Many managers find the task of delegation cumbersome, as it requires tact and effective planning. Vinnie Bhadra
PICTURE THE FOLLOWING TWO SCENARIOS:
Scene 1: The team leader delegates various tasks to his/her team as per the book and tries to oversee the smooth functioning of the team goal.
Result: Without a correct and tested analysis of the teams’ potential and every team member’s interest, delegation of work, authority or responsibility will be a testing area.
Scene 2: The team leader delegates various tasks amongst his/her team after carefully scrutinising and understanding the team and its potential.
Result: The team is destined to achieve the common goal as well as create a set of ‘happy employees’, as there was consideration given to the process of delegation, which most of the times is taken for granted.
It is humanely not possible for a manager to do all the work and this is where delegation can play a vital role. After a point in time, effective delegation also becomes a part of the team leader’s key result area (KRA).
“A team leader needs to recognise the true capabilities of his/her team members. In this day and age, it is essential to delegate the right amount of responsibility to each member since businesses can no longer be a one-man/woman show. Markets are becoming vast, which further are compelling leaders to effectively delegate the workload,” says Sunder Aaron, business head, a leading MNC.
As important is delegation, it is also important to strike a balance w.r.t the extent of overand under-delegation. The team members need to feel that the leader has enough faith in them to finish the job, but at the same time, should keep in mind that they have to be answerable for the role assigned to them. Experts feel that the ‘striking balance’ part in this delegation game is easier said than done.
“Over-delegation on the part of the team leader can be because of a reluctance to take the overall responsibility for a project; an aversion to take risks, thus prompting him/her to ‘transfer’ the responsibility, which is essentially the boss’ onto team members, regardless of their strengths and capabilities. Under-delegation, on the other hand, could be because the team leader suffers from a sense of insecurity stemming from a perception that some members of his/her team, given half a chance, might prove themselves better than him/her work-wise,” says Sudhakar Vishwanath, corporate counsel, Arctern.
“Delegation can be a double edged sword for many entrepreneurs and small business owners. Many recognise that we are limited by the number of hours that we have in a day and therefore, need a support team that allows us to achieve continued growth and success,” says Govind Rammurthy, CEO and MD eScan.
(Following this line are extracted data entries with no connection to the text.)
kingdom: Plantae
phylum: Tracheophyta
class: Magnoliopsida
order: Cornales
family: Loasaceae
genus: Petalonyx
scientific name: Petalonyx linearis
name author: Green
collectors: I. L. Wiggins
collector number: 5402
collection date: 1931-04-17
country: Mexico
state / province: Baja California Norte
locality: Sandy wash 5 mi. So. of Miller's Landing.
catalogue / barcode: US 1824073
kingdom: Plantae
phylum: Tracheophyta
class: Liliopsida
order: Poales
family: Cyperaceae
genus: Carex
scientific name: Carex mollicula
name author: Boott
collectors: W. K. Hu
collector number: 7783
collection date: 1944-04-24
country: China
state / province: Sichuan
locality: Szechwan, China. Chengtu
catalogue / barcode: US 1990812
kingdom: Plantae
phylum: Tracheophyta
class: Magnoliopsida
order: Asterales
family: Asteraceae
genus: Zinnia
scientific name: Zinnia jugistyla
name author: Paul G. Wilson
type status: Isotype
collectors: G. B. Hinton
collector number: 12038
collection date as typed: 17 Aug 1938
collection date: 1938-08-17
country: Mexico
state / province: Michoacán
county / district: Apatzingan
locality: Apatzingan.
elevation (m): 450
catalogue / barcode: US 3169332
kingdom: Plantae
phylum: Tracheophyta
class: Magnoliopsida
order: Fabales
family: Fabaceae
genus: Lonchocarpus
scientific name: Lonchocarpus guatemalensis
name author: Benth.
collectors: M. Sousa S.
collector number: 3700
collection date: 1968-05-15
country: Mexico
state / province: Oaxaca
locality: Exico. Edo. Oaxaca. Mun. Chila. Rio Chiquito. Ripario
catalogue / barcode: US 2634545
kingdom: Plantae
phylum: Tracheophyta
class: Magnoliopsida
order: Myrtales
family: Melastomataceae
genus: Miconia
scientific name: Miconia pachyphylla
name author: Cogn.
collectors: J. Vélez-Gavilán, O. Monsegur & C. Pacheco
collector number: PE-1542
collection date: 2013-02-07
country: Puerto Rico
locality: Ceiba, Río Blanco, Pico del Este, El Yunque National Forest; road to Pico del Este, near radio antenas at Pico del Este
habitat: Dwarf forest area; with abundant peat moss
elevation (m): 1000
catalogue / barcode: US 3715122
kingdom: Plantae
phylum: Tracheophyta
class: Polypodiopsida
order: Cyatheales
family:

When we talk about delegation, the term micromanagement also springs up, as they are the two sides of the same coin. “I think it’s hypocritical; it detracts from employees’ impression of the boss and is symptomatic of insecure management. Micromanagement could also mean that you have not hired the right people since you are forced to get involved in each step of ideation, planning and execution. A team leader who micro-manages his/her team is missing out on the big picture i.e. the end result but instead chooses to stress about the process,” adds Aaron.
HERE ARE A FEW EFFECTIVE WAYS THROUGH WHICH DELEGATION CAN BE PURSUED:
1 Identify strengths: Identify the potential of the members in your team and analyse which one of them will be able to contribute towards what function.
2 Identify who is genuinely interested in learning and acquiring new tasks: At times when delegation happens, some employees view it as excessive work while some welcome the responsibility.
3 Let go and trust after training: Once you have instructed your team and delegated each one their share of the pie; as the team leader, you have to let go and trust them to do their job effectively.
4 Be willing to accept constructive feedback: In case a team member suggests some changes about a particular task to you, take the review seriously.
5 Realize there will be a learning curve: As a team leader, you have to know that all members of your team will be able to assimilate all the responsibility the way you want them to.